Item da tarefa:
Reproduza sem alterações o trecho do texto sobre a adesão da Ucrânia à União Europeia, começando em "A Ucrânia apresentou" e seguindo até "Estados-membros da UE.".

Texto selecionado:
__________________________________________________
O tema da integração da Ucrânia na União Europeia (UE) é um dos temas mais abordados na campanha eleitoral às eleições europeias, não apenas em Portugal. E a agricultura ucraniana é sempre um dos pontos mais críticos nas discussões sobre este possível alargamento.

A Ucrânia apresentou o pedido de adesão à UE em fevereiro de 2022, tendo obtido o estatuto de candidato em junho de 2022. As negociações de adesão começaram em dezembro de 2023 e, em março deste ano, a Ucrânia foi felicitada pelos esforços que está a fazer, e existe a expectativa de muitos responsáveis europeus que a Ucrânia possa aderir à UE antes de 2030.

As negociações de adesão são um processo altamente complexo. A Ucrânia terá de adotar as regras de funcionamento e todas as normas europeias. Sendo a UE uma máquina altamente burocrática e regulatória, um país que está em guerra tem enormes dificuldades para cumprir um roteiro tão exigente. Para além disso, e estando eventualmente todas as condições de base cumpridas, as negociações culminam num tratado de adesão que deve ser ratificado pelo Parlamento Europeu e por todos os Estados-membros da UE.
__________________________________________________
Material de origem:

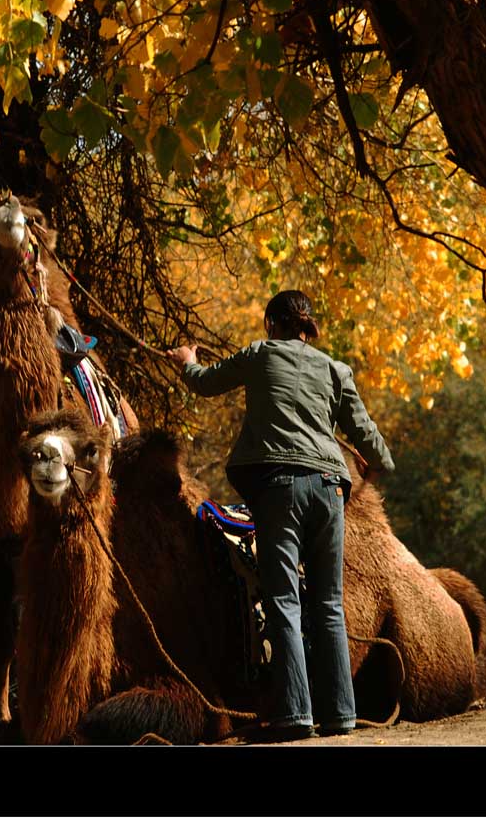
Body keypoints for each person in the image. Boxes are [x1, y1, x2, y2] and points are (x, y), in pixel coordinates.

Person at [167, 289, 394, 742]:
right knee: (328, 603)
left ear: (272, 323)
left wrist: (186, 360)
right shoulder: (335, 369)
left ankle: (295, 714)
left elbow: (206, 383)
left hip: (280, 489)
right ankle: (340, 715)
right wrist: (380, 462)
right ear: (307, 327)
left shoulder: (259, 354)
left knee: (285, 600)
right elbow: (365, 433)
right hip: (330, 490)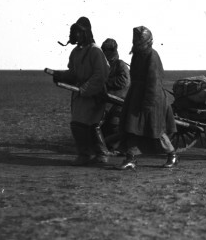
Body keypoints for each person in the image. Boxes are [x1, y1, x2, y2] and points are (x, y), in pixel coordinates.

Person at [116, 26, 178, 170]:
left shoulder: (152, 56)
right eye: (136, 42)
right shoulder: (137, 54)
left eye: (139, 42)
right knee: (131, 127)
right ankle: (130, 158)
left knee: (156, 129)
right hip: (137, 95)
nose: (137, 44)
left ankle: (172, 155)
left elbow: (154, 82)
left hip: (153, 98)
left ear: (148, 42)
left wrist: (148, 104)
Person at [52, 17, 111, 166]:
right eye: (75, 32)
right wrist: (60, 76)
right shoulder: (75, 52)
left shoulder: (96, 51)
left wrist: (84, 89)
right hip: (80, 95)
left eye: (79, 32)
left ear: (85, 33)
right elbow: (73, 73)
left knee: (91, 124)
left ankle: (101, 154)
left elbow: (101, 74)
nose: (76, 35)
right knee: (78, 125)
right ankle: (85, 154)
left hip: (94, 95)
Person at [100, 38, 130, 154]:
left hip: (119, 101)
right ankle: (105, 146)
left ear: (112, 50)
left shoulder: (120, 64)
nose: (105, 52)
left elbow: (124, 81)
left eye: (106, 50)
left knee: (114, 124)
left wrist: (106, 81)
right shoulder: (104, 65)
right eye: (103, 49)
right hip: (108, 100)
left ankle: (114, 148)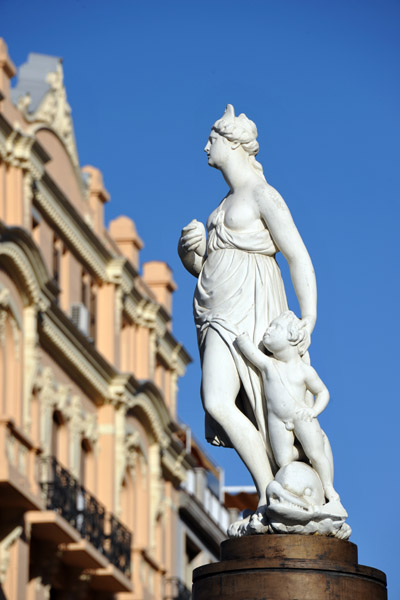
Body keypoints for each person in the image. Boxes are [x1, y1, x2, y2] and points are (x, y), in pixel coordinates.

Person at [178, 105, 317, 507]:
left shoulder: (262, 195)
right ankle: (268, 491)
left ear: (233, 144)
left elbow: (297, 256)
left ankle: (278, 487)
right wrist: (190, 257)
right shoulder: (221, 206)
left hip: (252, 308)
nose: (206, 146)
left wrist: (308, 316)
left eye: (213, 139)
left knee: (246, 403)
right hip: (214, 310)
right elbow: (211, 267)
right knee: (219, 401)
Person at [235, 311, 339, 504]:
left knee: (317, 455)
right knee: (283, 461)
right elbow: (251, 352)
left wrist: (313, 411)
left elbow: (323, 392)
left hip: (301, 416)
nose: (268, 331)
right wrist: (241, 339)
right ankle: (303, 452)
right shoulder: (269, 364)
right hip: (277, 420)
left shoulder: (304, 371)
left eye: (275, 327)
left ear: (291, 335)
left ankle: (328, 487)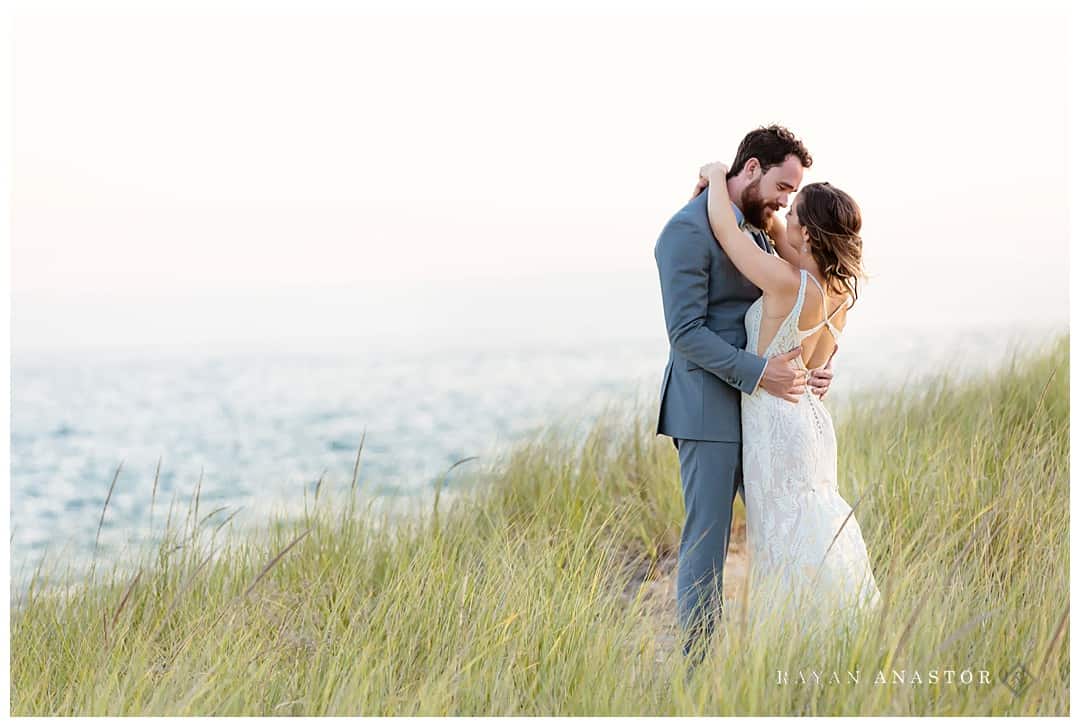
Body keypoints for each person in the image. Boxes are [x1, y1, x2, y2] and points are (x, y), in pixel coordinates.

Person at [653, 125, 834, 664]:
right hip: (707, 412)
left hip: (763, 417)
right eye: (783, 186)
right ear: (751, 169)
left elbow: (791, 314)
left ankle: (797, 655)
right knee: (706, 548)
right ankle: (698, 674)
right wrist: (761, 373)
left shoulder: (755, 228)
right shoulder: (686, 231)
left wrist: (810, 372)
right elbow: (685, 335)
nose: (786, 201)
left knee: (786, 534)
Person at [698, 158, 882, 641]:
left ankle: (792, 647)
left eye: (794, 213)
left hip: (777, 427)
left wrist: (717, 175)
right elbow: (821, 363)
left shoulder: (786, 282)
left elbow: (725, 228)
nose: (785, 217)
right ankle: (834, 638)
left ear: (809, 235)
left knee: (781, 542)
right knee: (808, 531)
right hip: (813, 424)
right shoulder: (840, 293)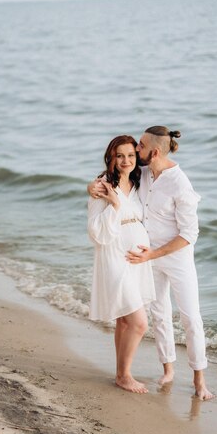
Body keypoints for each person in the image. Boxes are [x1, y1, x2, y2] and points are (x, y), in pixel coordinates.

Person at [89, 126, 214, 400]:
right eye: (131, 151)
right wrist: (92, 187)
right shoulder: (142, 175)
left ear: (152, 152)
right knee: (155, 316)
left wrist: (152, 255)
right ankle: (165, 369)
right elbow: (111, 181)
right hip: (138, 257)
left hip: (171, 258)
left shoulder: (179, 184)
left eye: (139, 149)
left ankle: (199, 380)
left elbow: (189, 235)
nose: (134, 154)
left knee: (190, 317)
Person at [88, 135, 155, 393]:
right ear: (111, 158)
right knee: (139, 323)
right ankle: (125, 376)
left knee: (124, 322)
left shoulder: (139, 182)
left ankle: (119, 373)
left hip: (137, 257)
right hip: (115, 255)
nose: (125, 161)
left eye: (130, 155)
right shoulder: (103, 186)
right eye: (120, 156)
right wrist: (114, 205)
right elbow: (95, 230)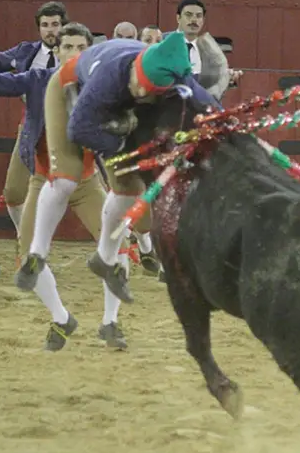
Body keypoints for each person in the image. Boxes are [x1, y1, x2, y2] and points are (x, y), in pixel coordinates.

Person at [0, 22, 147, 351]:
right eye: (68, 47)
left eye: (82, 48)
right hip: (45, 180)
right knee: (29, 259)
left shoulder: (106, 85)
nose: (75, 54)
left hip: (86, 182)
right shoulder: (41, 81)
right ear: (57, 51)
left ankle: (111, 322)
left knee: (117, 248)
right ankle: (61, 317)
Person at [17, 31, 218, 305]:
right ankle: (37, 253)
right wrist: (120, 141)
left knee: (128, 191)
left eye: (149, 93)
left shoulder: (179, 78)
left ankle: (105, 258)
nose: (140, 92)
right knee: (65, 181)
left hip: (121, 114)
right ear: (136, 68)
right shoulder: (108, 76)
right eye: (139, 85)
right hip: (69, 87)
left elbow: (211, 109)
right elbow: (79, 130)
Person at [0, 1, 69, 232]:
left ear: (64, 26)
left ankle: (126, 242)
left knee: (98, 187)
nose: (51, 30)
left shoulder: (74, 51)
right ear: (39, 28)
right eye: (45, 25)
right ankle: (26, 239)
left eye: (55, 24)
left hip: (71, 131)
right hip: (32, 128)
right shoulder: (25, 52)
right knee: (13, 192)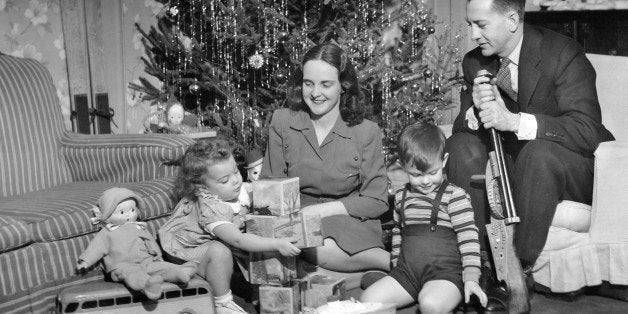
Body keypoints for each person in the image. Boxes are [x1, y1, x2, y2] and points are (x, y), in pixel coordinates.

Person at [447, 0, 614, 308]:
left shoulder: (562, 53)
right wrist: (474, 112)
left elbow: (587, 130)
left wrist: (513, 121)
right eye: (471, 24)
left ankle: (515, 270)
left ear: (512, 19)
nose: (473, 34)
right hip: (513, 162)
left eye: (481, 25)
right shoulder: (475, 61)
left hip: (567, 164)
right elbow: (463, 127)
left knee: (537, 152)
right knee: (460, 146)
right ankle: (481, 266)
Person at [260, 43, 391, 273]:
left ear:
__________________________________________________
Solução do exercício:
A Ucrânia apresentou o pedido de adesão à UE em fevereiro de 2022, tendo obtido o estatuto de candidato em junho de 2022. As negociações de adesão começaram em dezembro de 2023 e, em março deste ano, a Ucrânia foi felicitada pelos esforços que está a fazer, e existe a expectativa de muitos responsáveis europeus que a Ucrânia possa aderir à UE antes de 2030.

As negociações de adesão são um processo altamente complexo. A Ucrânia terá de adotar as regras de funcionamento e todas as normas europeias. Sendo a UE uma máquina altamente burocrática e regulatória, um país que está em guerra tem enormes dificuldades para cumprir um roteiro tão exigente. Para além disso, e estando eventualmente todas as condições de base cumpridas, as negociações culminam num tratado de adesão que deve ser ratificado pelo Parlamento Europeu e por todos os Estados-membros da UE.